Negar la realidad evidente o intentar sustituir un hecho con una palabra son tentaciones tan antiguas como el ser humano mismo; de hecho, quienes, por la razón que sea, rechazan el mundo tal como es y en su lugar postulan o construyen un mundo tal como ellos creen que debería ser son novelistas, escritores de ficciones.
Y por supuesto que hay novelas prodigiosas, seductoras, geniales, como El Quijote, «Crimen y castigo» o «¡Absalón, Absalón!», pero por mucho que esas soberbias creaciones nos fascinen sabemos que son ficciones y no realidades, así como sabemos que un mapa, por muy útil que sea para orientarnos, ciertamente no es el territorio.
Pero la tentación antes señalada es tenaz, trasciende el campo de la literatura y no pocas veces llega a contaminar la filosofía, la política y aún la vida cotidiana. Por eso, para evitar confusiones y desvaríos, los antiguos sabios del esplendor griego dictaminaron que los conceptos deben ser claros y distintos.
Por supuesto, una piedra no es un tigre y una gota de agua no es una flama ardiente. Pero eso es una obviedad, y por tanto señalarlo resulta ocioso, dirán algunos desprevenidos con aire de suficiencia. Entonces yo formularía algunas preguntas muy simples, pero totalmente vigentes.
¿Un derrumbe es una cumbre? ¿Hay soberanía en la sumisión? ¿Una democracia en plenitud es una dictadura? ¿Un criminal es un inocente? ¿Un político preso por ladrón es un preso político? ¿Los partidos que representan los intereses de las élites nacionales e internacionales son los partidos de las mayorías? ¿Una victoria contundente es un fracaso? ¿Es importante lo irrelevante?
Las preguntas de este tipo podrían multiplicarse y tendrían la misma respuesta dictada por el sentido común más elemental.
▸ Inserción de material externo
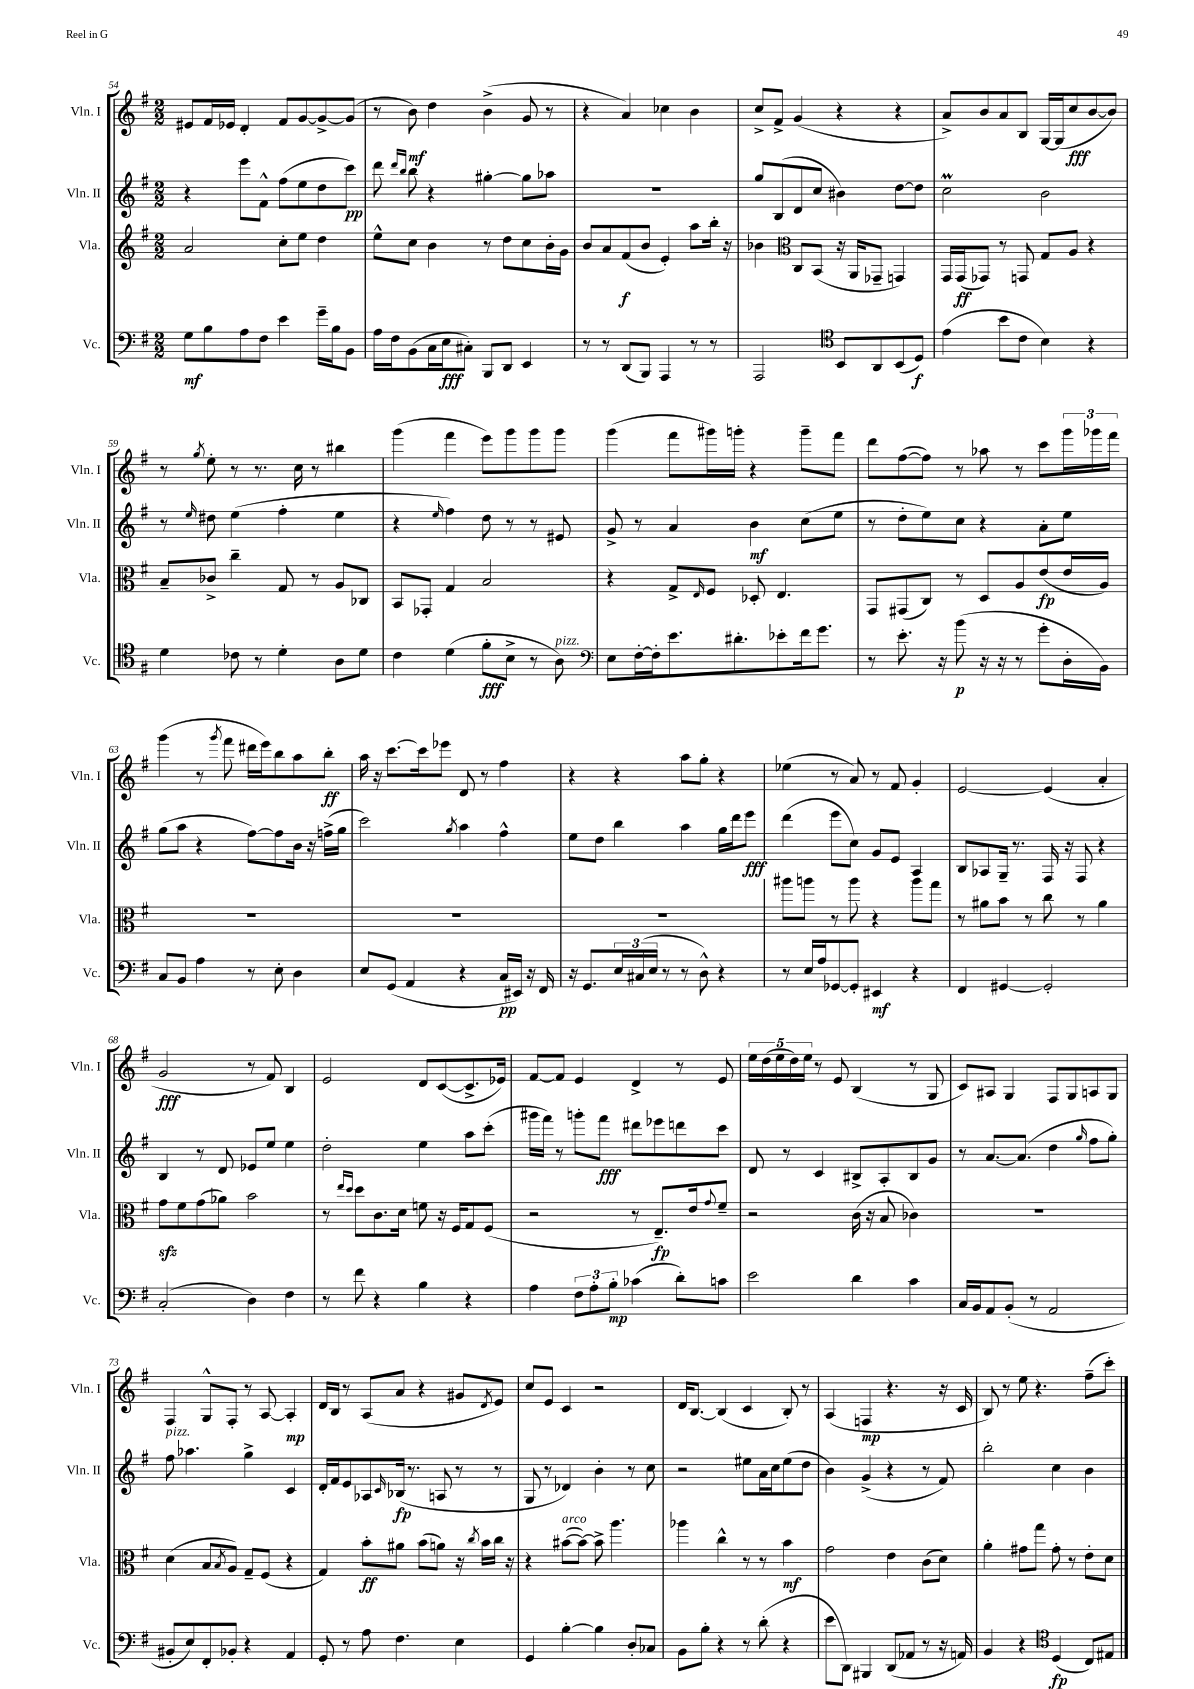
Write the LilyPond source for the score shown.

<<
\new StaffGroup <<
\new Staff = "s0" \with { instrumentName = "Vln. I" shortInstrumentName = "Vln. I" } {
    \clef treble \key g \major \numericTimeSignature \time 2/2
    eis'8 fis'16 ees'16 d'4-. fis'8 g'8~ g'8~-> g'8( |
    r8 b'8\mf) d''4 b'4->( g'8 r8 |
    r4 a'4) ces''4 b'4 |
    c''8-> fis'8-> g'4( r4 r4 |
    a'8->) b'8 a'8 b8 g16~ g16( c''8\fff b'8~ b'8) |
    r8 \acciaccatura { g''8 } e''8-. r8 r8. c''16 r8 bis''4 |
    g'''4( fis'''4 e'''8) g'''8 g'''8 g'''8 |
    g'''4( fis'''8 gis'''16) g'''16-. r4 g'''8-- fis'''8 |
    d'''8 fis''8~( fis''8) r8 aes''8 r8 c'''8 \tuplet 3/2 { g'''16 ges'''16 fis'''16 } |
    g'''4( r8 \acciaccatura { g'''8 } fis'''8 dis'''16 e'''16) b''8 a''8 b''8-.\ff |
    a''16 r16 c'''8.~ c'''16 ees'''8 d'8 r8 fis''4 |
    r4 r4 a''8 g''8-. r4 |
    ees''4( r8 a'8) r8 fis'8 g'4-. |
    e'2~ e'4( a'4-. |
    g'2\fff r8 fis'8) b4 |
    e'2 d'8 c'8~( c'8.-> ees'16) |
    fis'8~ fis'8 e'4 d'4-> r8 e'8 |
    \tuplet 5/4 { e''16 d''16( e''16 d''16) e''16 } r8 e'8 b4( r8 g8 |
    c'8) ais8 g4 fis8 g8 a8 g8 |
    fis4 g8-^ fis8-. r8 a8~ a4-.\mp |
    d'16 b16 r8 a8( a'8 r4 gis'8 \acciaccatura { d'8 } e'8) |
    c''8 e'8 c'4 r2 |
    d'16 b8.~ b4( c'4 b8-.) r8 |
    a4( f4\mp r4. r16 c'16 |
    b8) r8 e''8 r4. fis''8--( c'''8-.) \bar "|." |
}
\new Staff = "s1" \with { instrumentName = "Vln. II" shortInstrumentName = "Vln. II" } {
    \clef treble \key g \major \numericTimeSignature \time 2/2
    r4 e'''8 fis'8-^ fis''8( e''8 d''8 c'''8\pp) |
    d'''8 \grace { d'''16 b''16 } b''8 r4 gis''4~-. gis''8 aes''8 |
    R1 |
    g''8 b8( d'8 c''8 bis'4) d''8~ d''8 |
    c''2\prall b'2 |
    r8 \grace { e''16 } dis''8 e''4( fis''4-. e''4 |
    r4 \grace { e''16 } fis''4) d''8 r8 r8 eis'8 |
    g'8-> r8 a'4 b'4\mf c''8( e''8 |
    r8 d''8-. e''8) c''8 r4 a'8-. e''8 |
    g''8( a''8 r4 fis''8~) fis''8 b'16 r16 f''16->( g''16 |
    c'''2) \acciaccatura { g''8 } a''4 fis''4-^ |
    e''8 d''8 b''4 a''4 g''16 d'''16 e'''8\fff |
    d'''4( e'''8 c''8) g'8 e'8 a4 |
    b8 aes8 g16-- r8. fis16 r16 fis8 r4 |
    b4 r8 d'8 ees'8 e''8 e''4 |
    d''2-. e''4 a''8 c'''8-.( |
    gis'''16 fis'''16) r8 g'''8-. fis'''8\fff dis'''8 ees'''8 d'''8 c'''8 |
    d'8 r8 c'4 bis8-> a8-. bis8 g'8 |
    r8 a'8.~ a'8.( d''4 \grace { g''16 } fis''8 g''8-.) |
    fis''8^\markup { \italic "pizz." } aes''4. g''4-> c'4 |
    d'16-. fis'16 e'8 aes8 \grace { c'16 } bes16\fp( r8. a8 r8 r8 |
    g8 r8 des'4) b'4-. r8 c''8 |
    r2 eis''8 a'16 c''16 eis''8( d''8 |
    b'4) g'4->( r4 r8 fis'8) |
    b''2-. c''4 b'4 \bar "|." |
}
\new Staff = "s2" \with { instrumentName = "Vla." shortInstrumentName = "Vla." } {
    \clef treble \key g \major \numericTimeSignature \time 2/2
    a'2 c''8-. e''8 d''4 |
    e''8-^ c''8 b'4 r8 d''8 c''8 b'16-. g'16 |
    b'8 a'8 fis'8\f( b'8 e'4-.) a''8 b''16-. r16 |
    bes'4 \clef alto c8 b,8( r16 a,16 ges,8-- g,4) |
    g,16 g,16\ff( ges,8) r8 g,8 g8 a8 r4 |
    b8-- ces'8-> c''4-- g8 r8 a8 ces8 |
    b,8 ges,8-. g4 b2 |
    r4 g8-> \grace { e16 } fis8 des8-. e4. |
    g,8 gis,8( c8) r8 d8 a8 e'8\fp( e'16 a16) |
    R1 |
    R1 |
    R1 |
    ais''8 a''8 r8 a''8 r4 a''8 g''8 |
    r8 ais'8 b'8 r8 c''8 r8 ais'4 |
    g'8\sfz fis'8 g'8( aes'8) b'2 |
    r8 \grace { e''16 d''16 } d''8 c'8. d'16 f'8 r16 fis16 g8 fis8( |
    r2 r8 e8.--\fp) e'16 \appoggiatura { g'8 } fis'8-- |
    r2 c'16( r16 b8 ces'4) |
    R1 |
    d'4( b8 \acciaccatura { b8 } a8) g8-- fis8( r4 |
    g4) b'8-.\ff ais'8 b'8( a'8) r16 \acciaccatura { c''8 } b'16 c''16 r16 |
    r4 bis'8~^\markup { \italic "arco" }( bis'8~) bis'8-> a''4. |
    aes''4 c''4-^ r8 r8 b'4\mf |
    g'2 e'4 c'8( d'8) |
    a'4-. gis'8 g''8 gis'8-. r8 e'8-. d'8 \bar "|." |
}
\new Staff = "s3" \with { instrumentName = "Vc." shortInstrumentName = "Vc." } {
    \clef bass \key g \major \numericTimeSignature \time 2/2
    g8\mf b8 a8 fis8 e'4 g'16-- b16 b,8 |
    a16 fis16 b,8( c16 e16\fff cis8-.) b,,8 d,8 e,4 |
    r8 r8 d,8( b,,8) a,,4 r8 r8 |
    a,,2 \clef tenor b,8 a,8 b,8( d8\f) |
    e'4( b'8 c'8 b4) r4 |
    d'4 ces'8 r8 d'4-. a8 d'8 |
    c'4 d'4( fis'8-.\fff b8-> r8 a8^\markup { \italic "pizz." }) |
    \clef bass e8 fis16~-. fis16-. e'8. dis'8.-. ees'8-. fis'16 g'8. |
    r8 e'8.-. r16 b'8\p( r16 r16 r8 g'8-. d16-. b,16) |
    c8 b,8 a4 r8 e8-. d4 |
    e8 g,8( a,4 r4 c16\pp eis,16) r16 fis,16 |
    r16 g,8. \tuplet 3/2 { e16 cis16( e16 } r8 r8 d8-^) r4 |
    r8 e16 a16 ges,8~ ges,8-. eis,4\mf r4 |
    fis,4 gis,4~ gis,2-. |
    c2-.( d4) fis4 |
    r8 fis'8 r4 b4 r4 |
    a4 \tuplet 3/2 { fis8 a8-. b8-.\mp } ces'4( d'8-.) c'8 |
    e'2 d'4 c'4 |
    c16 b,16 a,8 b,8-.( r8 a,2 |
    bis,8-. e8) fis,8-. bes,8-. r4 a,4 |
    g,8-. r8 a8 fis4. e4 |
    g,4 b4~-. b4 d8-. ces8 |
    b,8 b8-. r4 r8 d'8-.( r4 |
    e'8 d,8) bis,,4 d,8( aes,8 r8 r16 a,16) |
    b,4 r4 \clef tenor d4\fp( c8) eis8 \bar "|." |
}
>>
>>
\layout { \context { \Score currentBarNumber = #54 } }
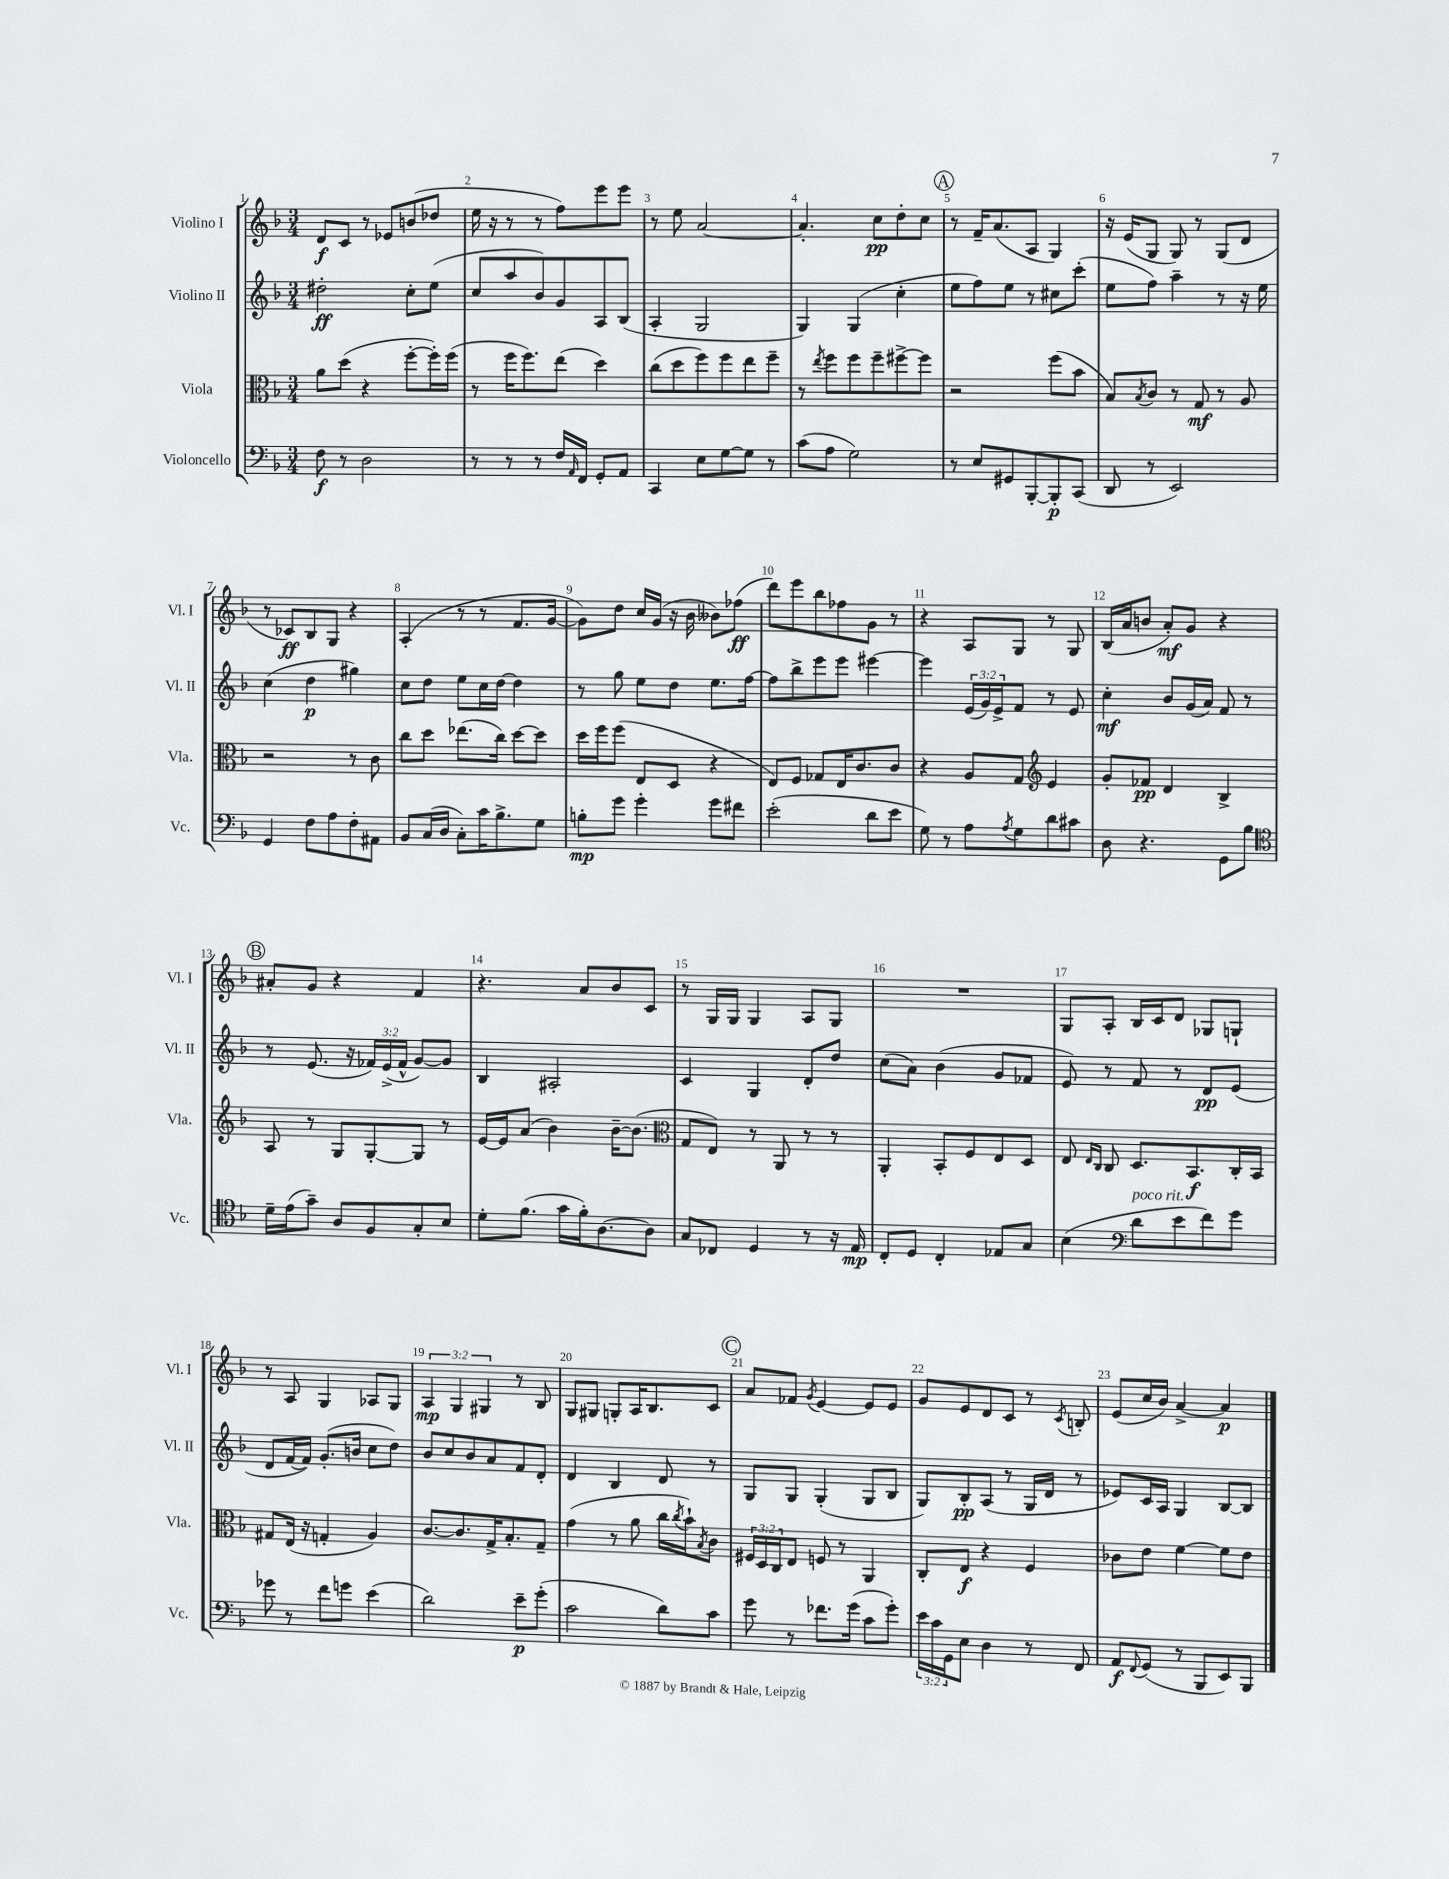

A pesar de ello, un 3 % en plena evanescencia dirá lo contrario muy a pesar de los sabios griegos y del sentido común.
Y sí, como ya dijimos, la ficción es una vía de escape de la realidad, pero que nadie se llame a engaño: la ficción es humo, es espuma y se resuelve en la nada. La realidad, en cambio, es sólida y es implacable.
Cada quien tiene la libertad de cerrar los ojos y embarcarse en un sueño fantasioso; cada quien puede, si así lo desea, elucubrar sobre una improbable ética de Jack el Destripador; cada quien puede seguir jugando con las palabras y llamarle caballa a la yegua, pero cada quien tiene que saber que, si abre los ojos, la realidad estará ahí imperturbable y con todas sus muy reales consecuencias.
Nunca hay que olvidar a Shakespeare: «Póngale a la rosa el nombre que usted quiera, pero la rosa siempre olerá lo mismo».